Kantonspolizei Thurgau

Bild: Christian Merz

Gemäss den bisherigen Erkenntnissen der Kantonspolizei Thurgau wollte ein 18-jähriger Autofahrer kurz nach 12:30 Uhr von der alten Poststrasse in die Greestrasse in Ellighausen einfahren. Dabei kam es zur Kollision mit einem vortrittsberechtigten Velofahrer, der auf der Greestrasse in Richtung Weinfelden unterwegs war.

Der 38-jährige Velofahrer wurde mittelschwer bis schwer verletzt und musste vom Rettungsdienst ins Spital gebracht werden. Der Sachschaden ist einige tausend Franken hoch. (kapo/red)

175-Jahre Eisenbahn: Feste und Führungen in der Ostschweiz

Seit 175 Jahren fahren Züge in der Schweiz: Jetzt wird in der Ostschweiz gefeiert.

Seit 175 Jahren fahren Züge in der Schweiz: Jetzt wird in der Ostschweiz gefeiert.

Bild: PD

Vor 175 Jahren fuhr die erste Eisenbahn in der Schweiz. Im laufenden Jahr feiern die SBB dieses Jubiläum mit einer Vielzahl an Festivitäten. Dieses Wochenende wird in der Ostschweiz gefeiert, denn gleichzeitig mit den SBB feiern auch weitere Verkehrsbetriebe.

Auf dem grössten Festplatz in St.Margrethen zeigt das Unternehmen Stadler Rail erstmals die neuste Produktionsfabrik für modernste Eisenbahnen. Das Unternehmen feiert gleichzeitig sein 80-jähriges Bestehen. Es warten Einblicke in die Produktion der Doppelstöcker-Züge und Metros sowie weitere Erlebnisse rund ums Thema Eisenbahn. Doch aufgepasst: Das Fotografieren oder Filmen in den Hallen ist laut dem Unternehmen strikte verboten. Man will keine Ausnahmen tolerieren. Mehr zu sehen soll es auf dem Festgelände geben, wo die SBB die Transportpolizei und diverses Rollmaterial vorstellen. Anlässlich der gemeinsamen Festivitäten findet um 14.30 Uhr die Taufe eines Thurbo-Zuges im Bereich Altfeldstrasse statt. Thurbo feiert ebenfalls ein rundes Jubiläum: Seit 20 Jahren existiert der kleine schnelle Zug.
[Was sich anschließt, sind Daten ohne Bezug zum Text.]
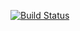 [![Build Status](https://travis-ci.org/aries4ever/LearningSpring.svg?branch=master)](https://travis-ci.org/aries4ever/LearningSpring)
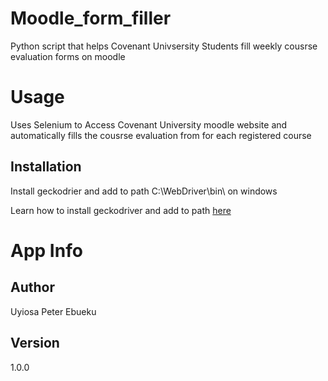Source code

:# Moodle_form_filler

Python script that helps Covenant Univsersity Students fill weekly cousrse evaluation forms on moodle

# Usage
Uses Selenium to Access Covenant University moodle website and automatically fills the cousrse evaluation from for each registered course

## Installation

Install geckodrier and add to path C:\WebDriver\bin\ on windows

Learn how to install geckodriver and add to path [here](https://www.selenium.dev/documentation/en/webdriver/driver_requirements/)

# App Info

## Author
Uyiosa Peter Ebueku

## Version 
1.0.0
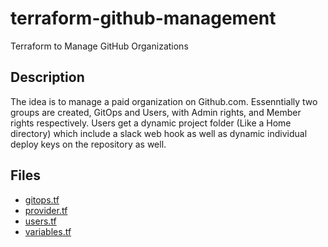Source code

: # terraform-github-management
Terraform to Manage GitHub Organizations

## Description
 
The idea is to manage a paid organization on Github.com.   Essenntially two groups are created, GitOps and Users, with Admin rights, and Member rights respectively.
Users get a dynamic project folder (Like a Home directory) which include a slack web hook as well as dynamic individual deploy keys on the repository as well.


## Files

* [gitops.tf](gitops.tf)
* [provider.tf](provider.tf)
* [users.tf](users.tf)
* [variables.tf](variables.tf)
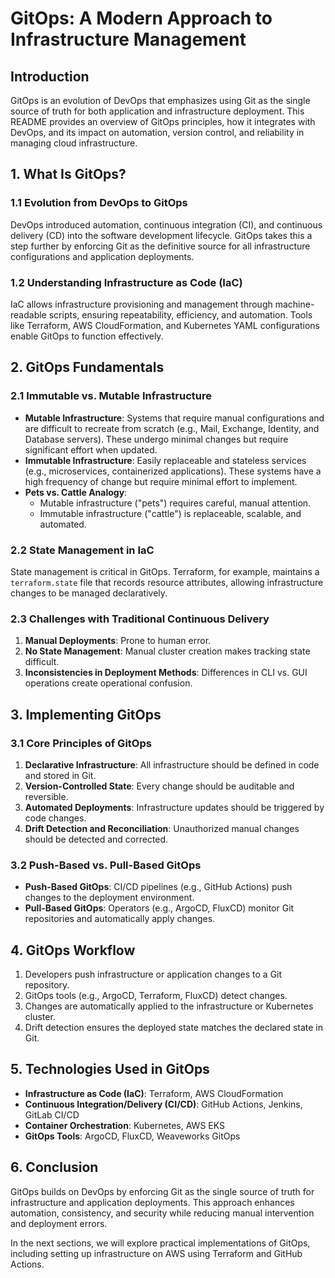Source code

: # GitOps: A Modern Approach to Infrastructure Management

## Introduction
GitOps is an evolution of DevOps that emphasizes using Git as the single source of truth for both application and infrastructure deployment. This README provides an overview of GitOps principles, how it integrates with DevOps, and its impact on automation, version control, and reliability in managing cloud infrastructure.

## 1. What Is GitOps?
### 1.1 Evolution from DevOps to GitOps
DevOps introduced automation, continuous integration (CI), and continuous delivery (CD) into the software development lifecycle. GitOps takes this a step further by enforcing Git as the definitive source for all infrastructure configurations and application deployments.

### 1.2 Understanding Infrastructure as Code (IaC)
IaC allows infrastructure provisioning and management through machine-readable scripts, ensuring repeatability, efficiency, and automation. Tools like Terraform, AWS CloudFormation, and Kubernetes YAML configurations enable GitOps to function effectively.

## 2. GitOps Fundamentals

### 2.1 Immutable vs. Mutable Infrastructure
- **Mutable Infrastructure**: Systems that require manual configurations and are difficult to recreate from scratch (e.g., Mail, Exchange, Identity, and Database servers). These undergo minimal changes but require significant effort when updated.
- **Immutable Infrastructure**: Easily replaceable and stateless services (e.g., microservices, containerized applications). These systems have a high frequency of change but require minimal effort to implement.
- **Pets vs. Cattle Analogy**: 
  - Mutable infrastructure ("pets") requires careful, manual attention.
  - Immutable infrastructure ("cattle") is replaceable, scalable, and automated.

### 2.2 State Management in IaC
State management is critical in GitOps. Terraform, for example, maintains a `terraform.state` file that records resource attributes, allowing infrastructure changes to be managed declaratively.

### 2.3 Challenges with Traditional Continuous Delivery
1. **Manual Deployments**: Prone to human error.
2. **No State Management**: Manual cluster creation makes tracking state difficult.
3. **Inconsistencies in Deployment Methods**: Differences in CLI vs. GUI operations create operational confusion.

## 3. Implementing GitOps

### 3.1 Core Principles of GitOps
1. **Declarative Infrastructure**: All infrastructure should be defined in code and stored in Git.
2. **Version-Controlled State**: Every change should be auditable and reversible.
3. **Automated Deployments**: Infrastructure updates should be triggered by code changes.
4. **Drift Detection and Reconciliation**: Unauthorized manual changes should be detected and corrected.

### 3.2 Push-Based vs. Pull-Based GitOps
- **Push-Based GitOps**: CI/CD pipelines (e.g., GitHub Actions) push changes to the deployment environment.
- **Pull-Based GitOps**: Operators (e.g., ArgoCD, FluxCD) monitor Git repositories and automatically apply changes.

## 4. GitOps Workflow
1. Developers push infrastructure or application changes to a Git repository.
2. GitOps tools (e.g., ArgoCD, Terraform, FluxCD) detect changes.
3. Changes are automatically applied to the infrastructure or Kubernetes cluster.
4. Drift detection ensures the deployed state matches the declared state in Git.

## 5. Technologies Used in GitOps
- **Infrastructure as Code (IaC)**: Terraform, AWS CloudFormation
- **Continuous Integration/Delivery (CI/CD)**: GitHub Actions, Jenkins, GitLab CI/CD
- **Container Orchestration**: Kubernetes, AWS EKS
- **GitOps Tools**: ArgoCD, FluxCD, Weaveworks GitOps

## 6. Conclusion
GitOps builds on DevOps by enforcing Git as the single source of truth for infrastructure and application deployments. This approach enhances automation, consistency, and security while reducing manual intervention and deployment errors. 

In the next sections, we will explore practical implementations of GitOps, including setting up infrastructure on AWS using Terraform and GitHub Actions.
In Herisau können die Züge der SOB unter die Lupe genommen werden.

In Herisau können die Züge der SOB unter die Lupe genommen werden.

Bild: SOB

Mit diversen Sonderzügen und Shuttlebussen können Interessierte nach Altstätten fahren, wo die Rheintal Bus AG ihr 125-jähriges Firmenjubiläum feiert. Wer es lieber ganz technisch mag kann in Herisau am Samstag und am Sonntag erstmals die Unterhaltshallen der Südostbahn (SOB) in Augenschein nehmen und das Rollmaterial von allen Seiten inspizieren. (Hier darf frei fotografiert werden.)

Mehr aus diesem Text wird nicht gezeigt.